#### Material shown

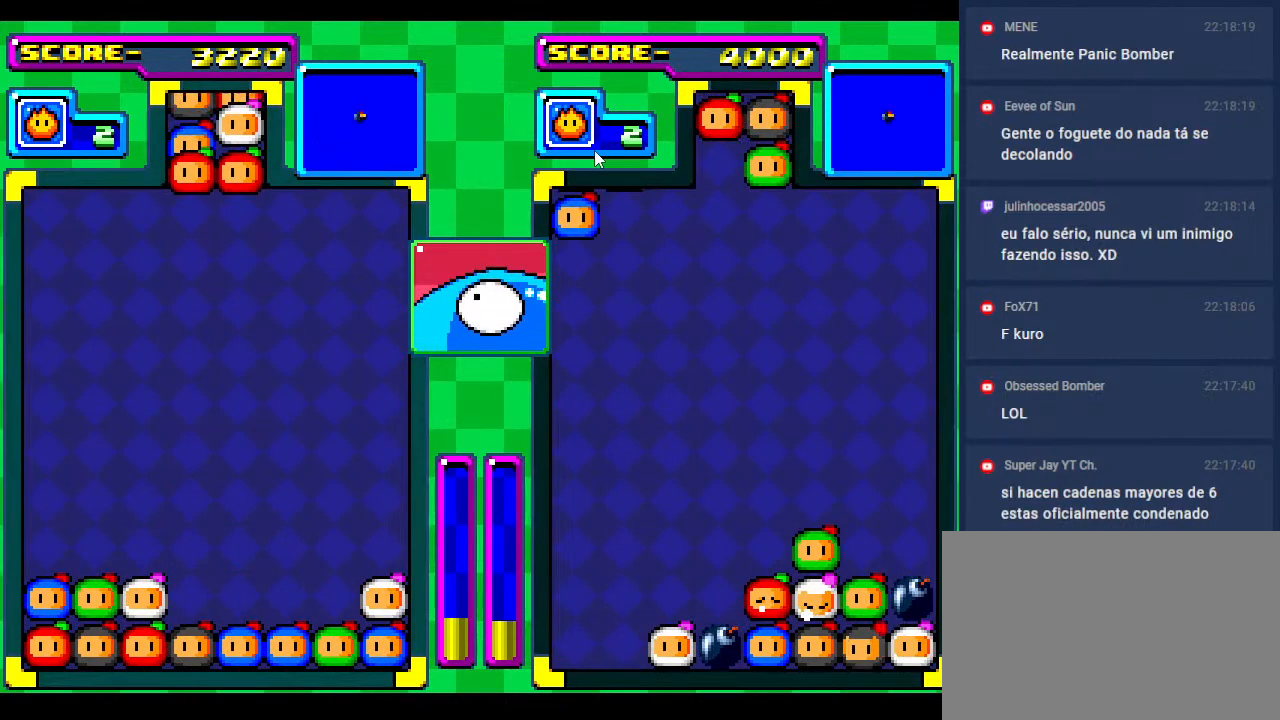
{"buttons": [], "events": []}
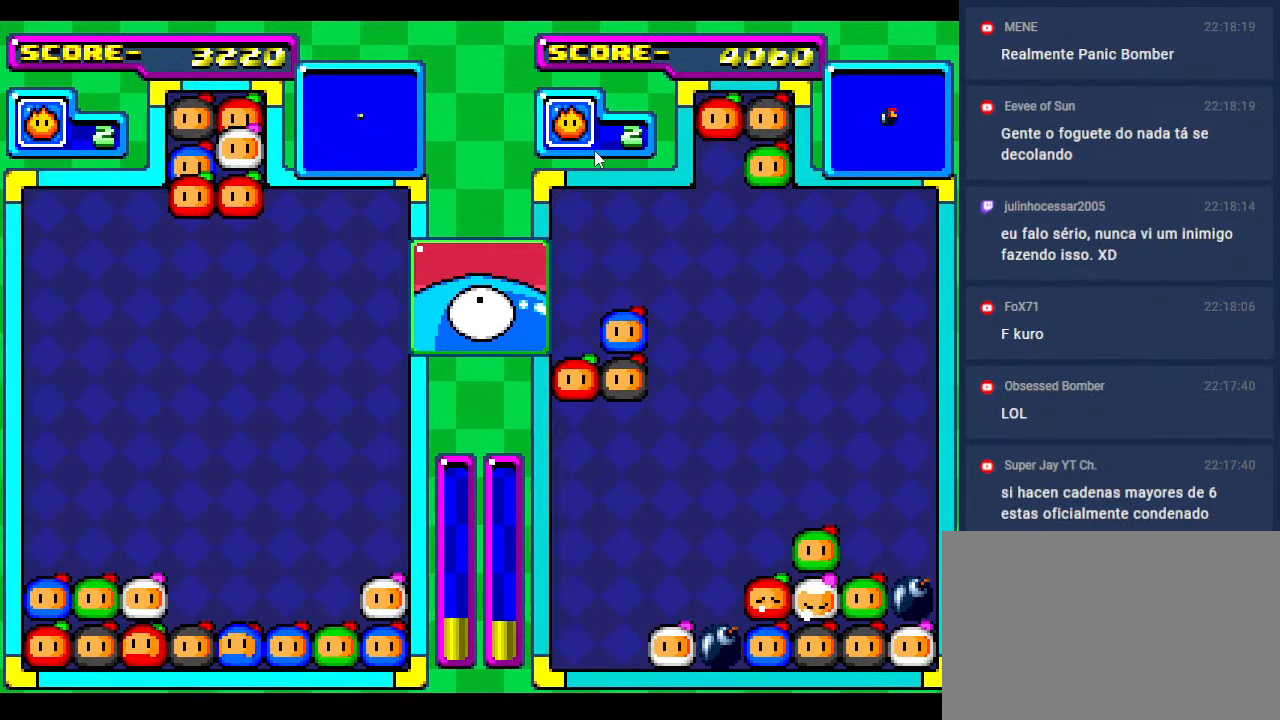
{"buttons": ["DPAD_DOWN"], "events": [[317, "DPAD_DOWN", "down"]]}
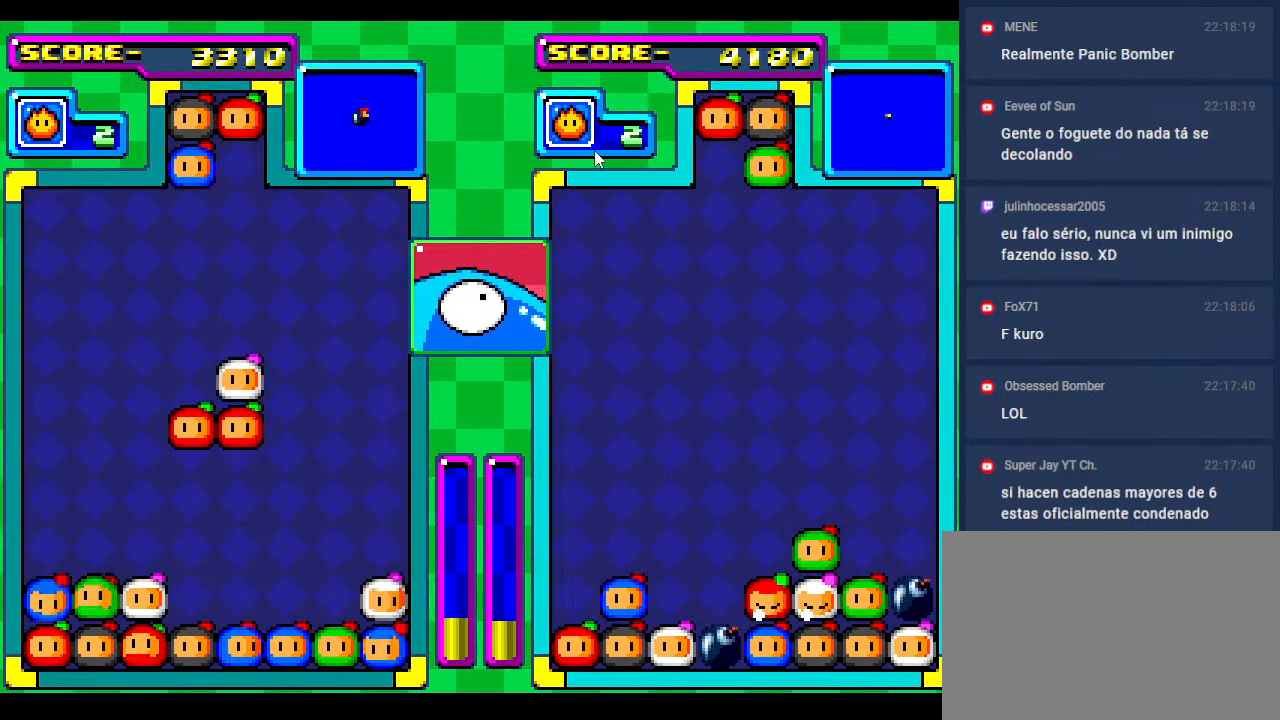
{"buttons": ["DPAD_DOWN"], "events": [[83, "DPAD_DOWN", "up"], [333, "DPAD_DOWN", "down"]]}
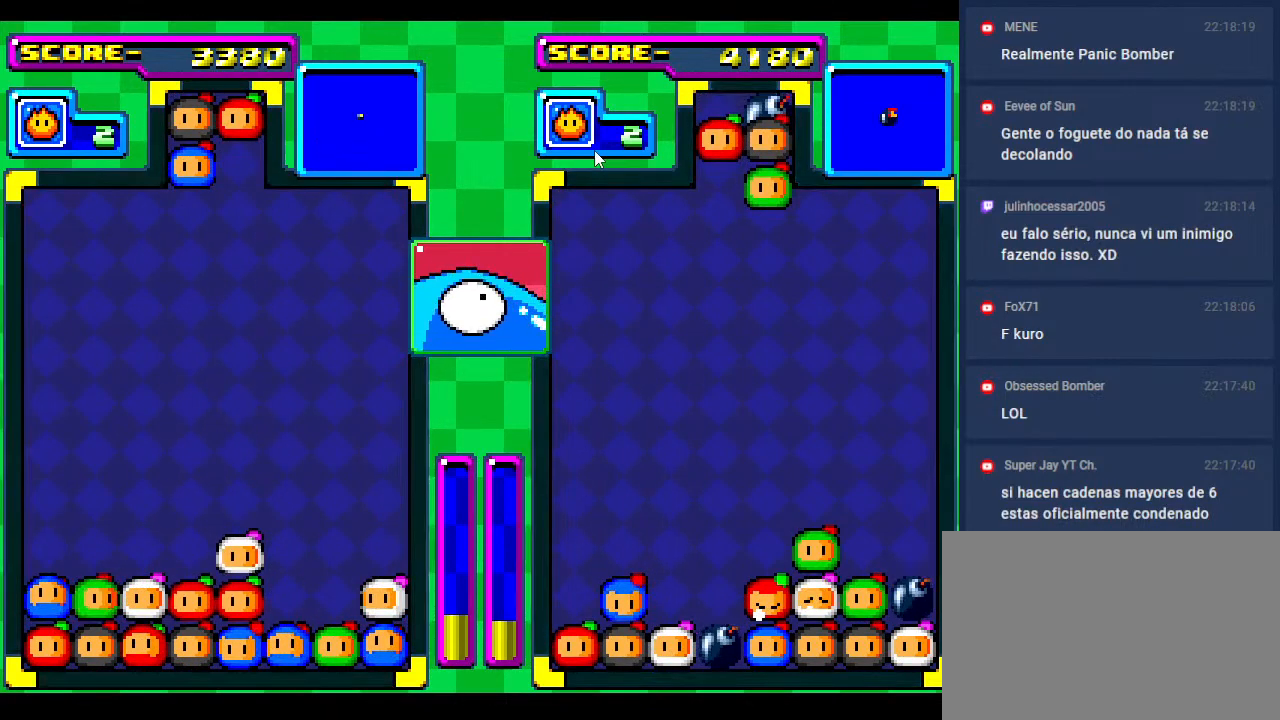
{"buttons": [], "events": [[83, "DPAD_DOWN", "up"]]}
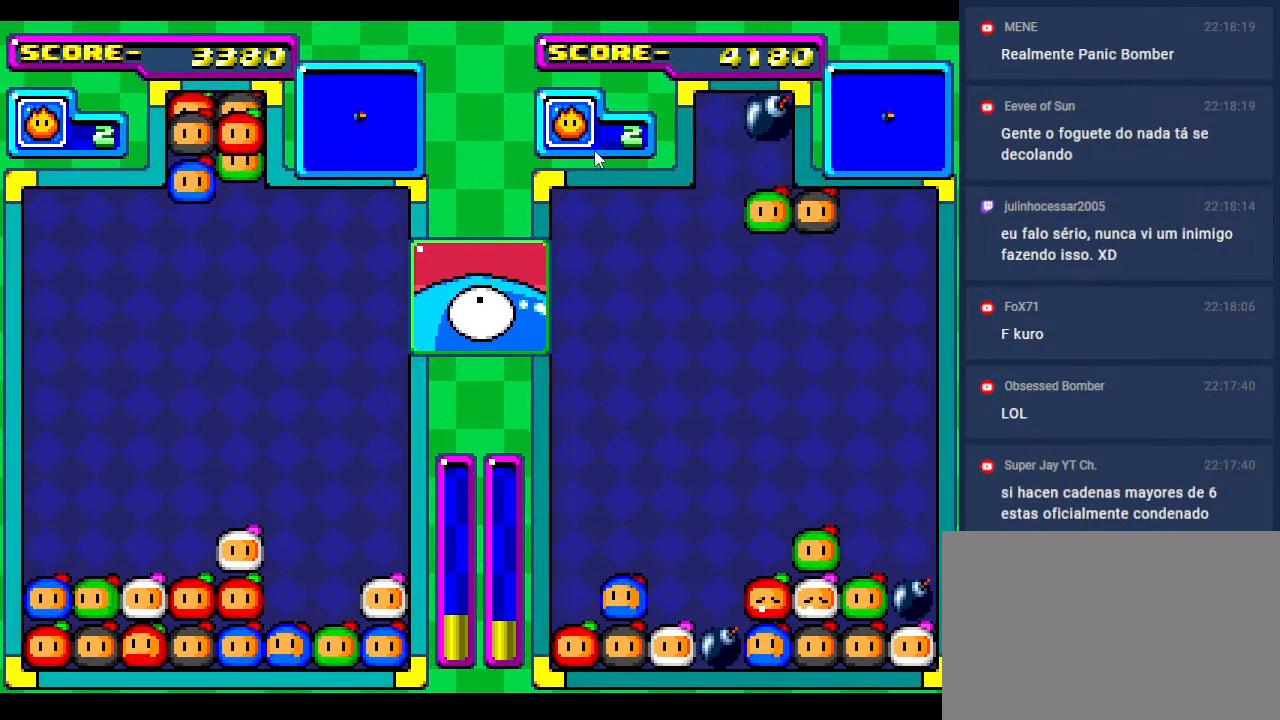
{"buttons": ["DPAD_RIGHT"], "events": [[400, "DPAD_RIGHT", "down"]]}
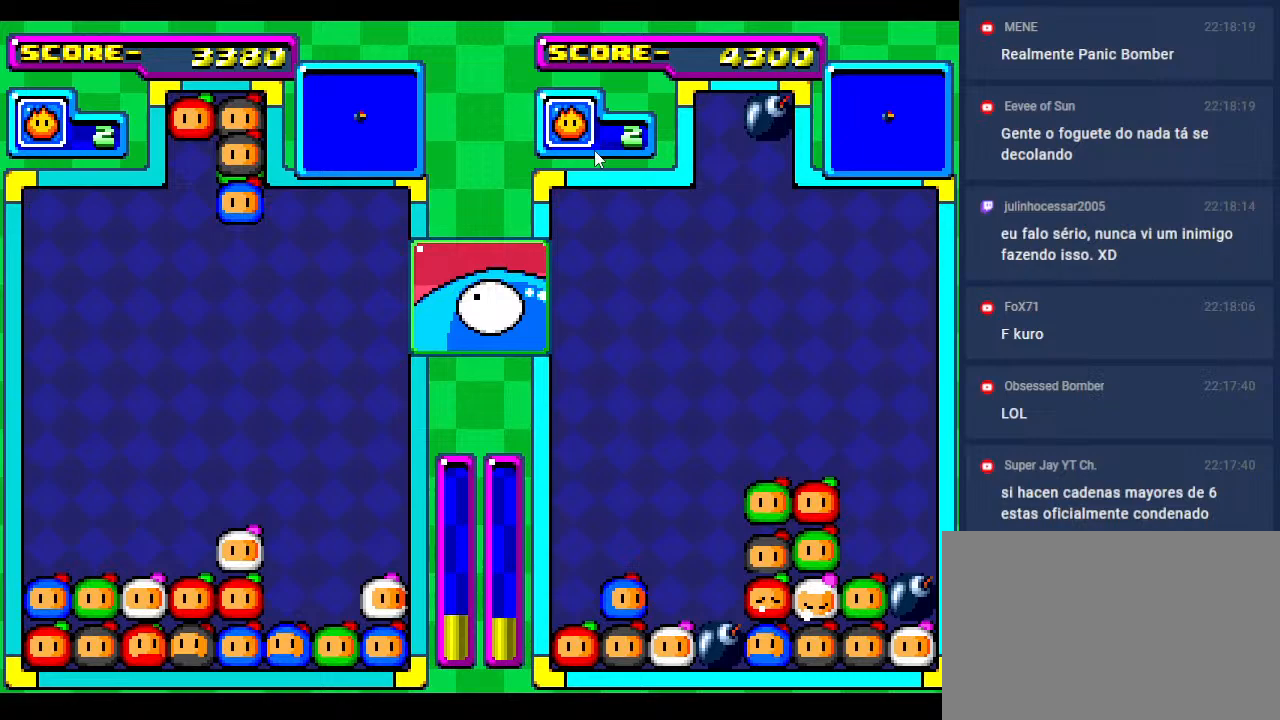
{"buttons": [], "events": [[17, "DPAD_RIGHT", "up"]]}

########

What the task asks
The material above holds pictures; copy everything else in it exactly.

Solution to the problem
{"buttons": [], "events": []}
{"buttons": ["DPAD_DOWN"], "events": [[317, "DPAD_DOWN", "down"]]}
{"buttons": ["DPAD_DOWN"], "events": [[83, "DPAD_DOWN", "up"], [333, "DPAD_DOWN", "down"]]}
{"buttons": [], "events": [[83, "DPAD_DOWN", "up"]]}
{"buttons": ["DPAD_RIGHT"], "events": [[400, "DPAD_RIGHT", "down"]]}
{"buttons": [], "events": [[17, "DPAD_RIGHT", "up"]]}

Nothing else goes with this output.